President Bukele spoke on the evening of February 22 at the Conservative Political Action Conference (CPAC), telling his audience that “they say globalism comes to die at CPAC. I’m here to tell you that, in El Salvador, it’s already dead. But, if you want globalism to die here too, you must be willing to unapologetically fight against everything and everyone that stands for it.”

Bukele proposed that the problem of globalism “is like the metaphor of the boiling frog” because “Once the water boils, it’s already too late.” “Just like the frog, people become complacent and they don’t realize how bad things are getting until it’s too late.”

Pres.

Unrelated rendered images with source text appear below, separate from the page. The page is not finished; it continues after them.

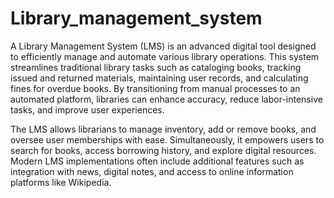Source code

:# Library_management_system

A Library Management System (LMS) is an advanced digital tool designed to efficiently manage and automate various library operations. This system streamlines traditional library tasks such as cataloging books, tracking issued and returned materials, maintaining user records, and calculating fines for overdue books. By transitioning from manual processes to an automated platform, libraries can enhance accuracy, reduce labor-intensive tasks, and improve user experiences.

The LMS allows librarians to manage inventory, add or remove books, and oversee user memberships with ease. Simultaneously, it empowers users to search for books, access borrowing history, and explore digital resources. Modern LMS implementations often include additional features such as integration with news, digital notes, and access to online information platforms like Wikipedia.
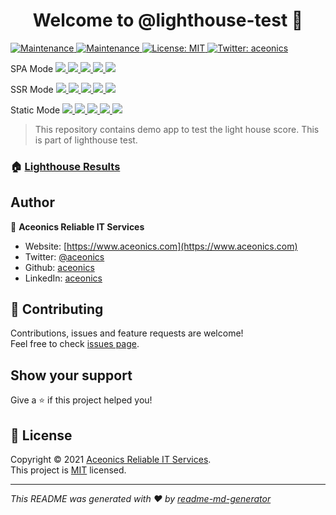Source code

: <h1 align="center">Welcome to @lighthouse-test 👋</h1>
<p>
  <a href="https://github.com/lighthouse-test/angular-material/actions/workflows/lighthouse.yml" target="_blank">
    <img alt="Maintenance" src="https://github.com/lighthouse-test/angular-material/actions/workflows/lighthouse.yml/badge.svg" />
  </a>
  <a href="https://github.com/lighthouse-test/angular-material/graphs/commit-activity" target="_blank">
    <img alt="Maintenance" src="https://img.shields.io/badge/Maintained%3F-yes-green.svg" />
  </a>
  <a href="https://github.com/lighthouse-test/badge-generator/blob/main/LICENSE" target="_blank">
    <img alt="License: MIT" src="https://img.shields.io/npm/l/@lighthouse-test/badge-generator" />
  </a>
  <a href="https://twitter.com/aceonics" target="_blank">
    <img alt="Twitter: aceonics" src="https://img.shields.io/twitter/follow/aceonics.svg?style=social" />
  </a>
</p>

<p>
  SPA Mode
  <a href="https://lighthouse-test.github.io/angular-material/spa/_lighthouse/_.report.html">
    <img src="https://lighthouse-test.github.io/angular-material/spa/_lighthouse/_.performance.svg" />
    <img src="https://lighthouse-test.github.io/angular-material/spa/_lighthouse/_.accessibility.svg" />
    <img src="https://lighthouse-test.github.io/angular-material/spa/_lighthouse/_.best-practices.svg" />
    <img src="https://lighthouse-test.github.io/angular-material/spa/_lighthouse/_.seo.svg" />
    <img src="https://lighthouse-test.github.io/angular-material/spa/_lighthouse/_.pwa.svg" />
  </a>
</p>

<p>
  SSR Mode
  <a href="https://lighthouse-test.github.io/angular-material/ssr/_lighthouse/_.report.html">
    <img src="https://lighthouse-test.github.io/angular-material/ssr/_lighthouse/_.performance.svg" />
    <img src="https://lighthouse-test.github.io/angular-material/ssr/_lighthouse/_.accessibility.svg" />
    <img src="https://lighthouse-test.github.io/angular-material/ssr/_lighthouse/_.best-practices.svg" />
    <img src="https://lighthouse-test.github.io/angular-material/ssr/_lighthouse/_.seo.svg" />
    <img src="https://lighthouse-test.github.io/angular-material/ssr/_lighthouse/_.pwa.svg" />
  </a>
</p>

<p>
  Static Mode
  <a href="https://lighthouse-test.github.io/angular-material/static/_lighthouse/_.report.html">
    <img src="https://lighthouse-test.github.io/angular-material/static/_lighthouse/_.performance.svg" />
    <img src="https://lighthouse-test.github.io/angular-material/static/_lighthouse/_.accessibility.svg" />
    <img src="https://lighthouse-test.github.io/angular-material/static/_lighthouse/_.best-practices.svg" />
    <img src="https://lighthouse-test.github.io/angular-material/static/_lighthouse/_.seo.svg" />
    <img src="https://lighthouse-test.github.io/angular-material/static/_lighthouse/_.pwa.svg" />
  </a>
</p>

> This repository contains demo app to test the light house score. This is part of lighthouse test.

### 🏠 [Lighthouse Results](https://lighthouse-test.github.io)

## Author

👤 **Aceonics Reliable IT Services**

- Website: [https://www.aceonics.com](https://www.aceonics.com)
- Twitter: [@aceonics](https://twitter.com/aceonics)
- Github: [aceonics](https://github.com/aceonics)
- LinkedIn: [aceonics](https://linkedin.com/company/aceonics)

## 🤝 Contributing

Contributions, issues and feature requests are welcome!<br />Feel free to check [issues page](https://github.com/lighthouse-test/lighthouse.github.io/issues).

## Show your support

Give a ⭐️ if this project helped you!

## 📝 License

Copyright © 2021 [Aceonics Reliable IT Services](https://www.aceonics.com).<br />
This project is [MIT](https://github.com/lighthouse-test/angular-material/blob/master/LICENSE) licensed.

---

_This README was generated with ❤️ by [readme-md-generator](https://github.com/kefranabg/readme-md-generator)_
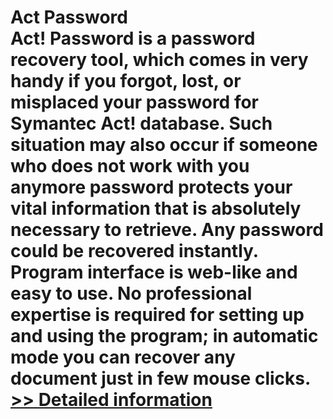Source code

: # Act Password<br />Act! Password is a password recovery tool, which comes in very handy if you forgot, lost, or misplaced your password for Symantec Act! database. Such situation may also occur if someone who does not work with you anymore password protects your vital information that is absolutely necessary to retrieve. Any password could be recovered instantly. Program interface is web-like and easy to use. No professional expertise is required for setting up and using the program; in automatic mode you can recover any document just in few mouse clicks.<br />[>> Detailed information](https://secure.shareit.com/shareit/product.html?productid=133571&affiliateid=200057808)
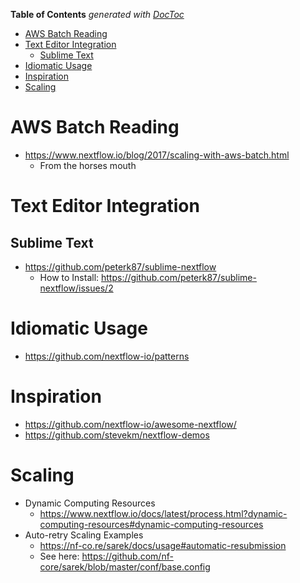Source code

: <!-- START doctoc generated TOC please keep comment here to allow auto update -->
<!-- DON'T EDIT THIS SECTION, INSTEAD RE-RUN doctoc TO UPDATE -->
**Table of Contents**  *generated with [DocToc](https://github.com/thlorenz/doctoc)*

- [AWS Batch Reading](#aws-batch-reading)
- [Text Editor Integration](#text-editor-integration)
  - [Sublime Text](#sublime-text)
- [Idiomatic Usage](#idiomatic-usage)
- [Inspiration](#inspiration)
- [Scaling](#scaling)

<!-- END doctoc generated TOC please keep comment here to allow auto update -->

# AWS Batch Reading

-   https://www.nextflow.io/blog/2017/scaling-with-aws-batch.html
    -   From the horses mouth

# Text Editor Integration

## Sublime Text

-   https://github.com/peterk87/sublime-nextflow
    -   How to Install: https://github.com/peterk87/sublime-nextflow/issues/2

# Idiomatic Usage

-   https://github.com/nextflow-io/patterns

# Inspiration

-   https://github.com/nextflow-io/awesome-nextflow/
-   https://github.com/stevekm/nextflow-demos

# Scaling

-   Dynamic Computing Resources
    -   https://www.nextflow.io/docs/latest/process.html?dynamic-computing-resources#dynamic-computing-resources
-   Auto-retry Scaling Examples
    -   https://nf-co.re/sarek/docs/usage#automatic-resubmission
    -   See here: https://github.com/nf-core/sarek/blob/master/conf/base.config
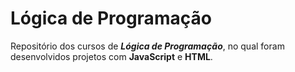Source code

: # Lógica de Programação

Repositório dos cursos de __*Lógica de Programação*__, no qual foram desenvolvidos projetos com __JavaScript__ e __HTML__.

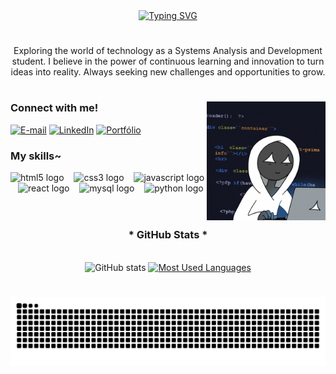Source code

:       
<div align="center">  
  <a href="https://git.io/typing-svg">   
    <img src="https://readme-typing-svg.demolab.com?font=Fira+Code&weight=500&size=22&pause=1000&color=FF00F6&center=true&vCenter=true&random=false&width=524&lines=%E2%8A%B9+Welcome+to+my+profile!+%CB%99%E1%B5%95%CB%99+%E2%8A%B9+" alt="Typing SVG">
  </a>
</div>
  
#
 
<p align="center">Exploring the world of technology as a Systems Analysis and Development student. I believe in the power of continuous learning and innovation to turn ideas into reality. Always seeking new challenges and opportunities to grow.</p> 
   
#

<img align="right" alt="" width="190px" height="190px" src="./src/study.gif"> 

<h3 align="left">Connect with me!</h3>

[![E-mail](https://img.shields.io/badge/-Email-000?style=for-the-badge&logo=microsoft-outlook&logoColor=FF00F6&color:FFF)](mailto:matheusrichardrodriguest@gmail.com)
[![LinkedIn](https://img.shields.io/badge/-LinkedIn-000?style=for-the-badge&logo=linkedin&logoColor=FF00F6&color:FFF)](https://www.linkedin.com/in/matheus-richard-9007502bb/)
[![Portfólio](https://img.shields.io/badge/-portifolio-000?style=for-the-badge&logo=linkedin&logoColor=FF00F6&color:FFF)](https://matheus080622.github.io/PortifolioM/)


<h3 align="left">My skills~</h3>

<div align="left">
  <img src="https://cdn.jsdelivr.net/gh/devicons/devicon/icons/html5/html5-original.svg" height="25" alt="html5 logo"  />
  <img width="8" />
  <img src="https://cdn.jsdelivr.net/gh/devicons/devicon/icons/css3/css3-original.svg" height="25" alt="css3 logo"  />
  <img width="8" />
  <img src="https://cdn.jsdelivr.net/gh/devicons/devicon/icons/javascript/javascript-plain.svg" height="25" alt="javascript logo"  />
  <img width="8" />
  <img src="https://cdn.jsdelivr.net/gh/devicons/devicon/icons/react/react-original.svg" height="25" alt="react logo"  />
  <img width="8" />
  <img src="https://cdn.jsdelivr.net/gh/devicons/devicon/icons/mysql/mysql-original.svg" height="25" alt="mysql logo"  />
  <img width="8" />
  <img src="https://cdn.jsdelivr.net/gh/devicons/devicon/icons/python/python-original.svg" height="25" alt="python logo"  />
  <img width="8" />
</div>

#

<div style="text-align: center;" align="center">
  <h3>* GitHub Stats *</h3>
  <br>
  <img src="https://github-readme-stats-git-masterrstaa-rickstaa.vercel.app/api?username=Matheus080622&hide_title=true&show_icons=true&include_all_commits=false&count_private=true&line_height=25&hide=issues&bg_color=000&title_color=FF00F6&text_color=FFF&border_radius=3&border_color=36123c&icon_color=FF00F6&theme=jolly" alt="GitHub stats">

  <a href="https://github.com/Matheus080622/github-readme-stats">
    <img src="https://github-readme-stats-git-masterrstaa-rickstaa.vercel.app/api/top-langs/?username=Matheus080622&line_height=10&card_width=290&layout=compact&hide_title=false&count_private=true&langs_count=4&show_icons=true&title_color=FF00F6&hide=html,scss,less&bg_color=000&text_color=8B8B8B&border_radius=3&border_color=561760&count_private=true" alt="Most Used Languages">
  </a>
</div>


#

<picture align="center">
  <source media="(prefers-color-scheme: dark)" srcset="https://raw.githubusercontent.com/Matheus080622/Matheus080622/output/github-contribution-grid-snake-dark.svg">
  <source media="(prefers-color-scheme: light)" srcset="https://raw.githubusercontent.com/Matheus080622/Matheus080622/output/github-contribution-grid-snake-dark.svg">
  <img align="center" alt="github contribution grid snake animation" src="https://raw.githubusercontent.com/Matheus080622/Matheus080622/output/github-contribution-grid-snake.svg">
</picture>
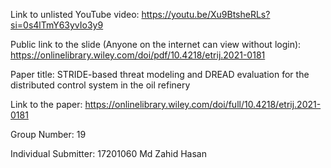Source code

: Link to unlisted YouTube video:
https://youtu.be/Xu9BtsheRLs?si=0s4lTmY63yvIo3y9

Public link to the slide (Anyone on the internet can view without login):
https://onlinelibrary.wiley.com/doi/pdf/10.4218/etrij.2021-0181

Paper title:
STRIDE-based threat modeling and DREAD evaluation for the distributed control system in the oil refinery

Link to the paper:
https://onlinelibrary.wiley.com/doi/full/10.4218/etrij.2021-0181

Group Number:
19

Individual Submitter:
17201060 Md Zahid Hasan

Bukele related the problems experienced by El Salvador to those of the United States, declaring that “by the time we reacted, it was already too late, and we were already boiled like the frog.”

“It took us fifty years, two wars, 250,000 lives, one-third of our population displaced, and a near miracle to get our country back.” Bukele said, cautioning that “you don’t want to wait fifty years and maybe hope for a miracle to get out of hell. You can still jump before the water boils.”

Once criminal gangs had come to control El Salvador in the aftermath of the civil war,  the country was forced to “do the unthinkable in order to cleanse our society: we arrested the terrorists,” Pres. Bukele said.

Bukele called misguided esteem for institutions one of the common sources of problems in both the United States and El Salvador:

“I always criticize the defenders of institutionalism, not because I don’t think that strong institutions are paramount and necessary for a democracy, but because I find them very hypocritical. They don’t seem to have the same standards for themselves as they are trying to impose on others.”

“Institutions were created to serve the people and not the other way around,” Bukele added, explaining that justice and upholding the law have become secondary concerns, and even objects of avoidance for judges and for the police, and that those institutions must come to prioritize their original purposes once again:

“We should not defend those institutions for the sake of being institutions. Instead, we should defend the principles that created those institutions in the first place.”

Finally, Bukele encouraged his audience to fight for their country “with all your heart and soul” and be a “beacon of hope that your Founding Fathers, with all their faults like every human being has, dreamt for your country:

“Fight for your freedoms, for your rights, fight for the original purpose of these institutions and not their mere existence. It’s still not too late, it can be done. It’s time to erase these new paradigms that have been imposed in recent years that make no sense. If you can, just free your minds from those invisible chains. You can do it.”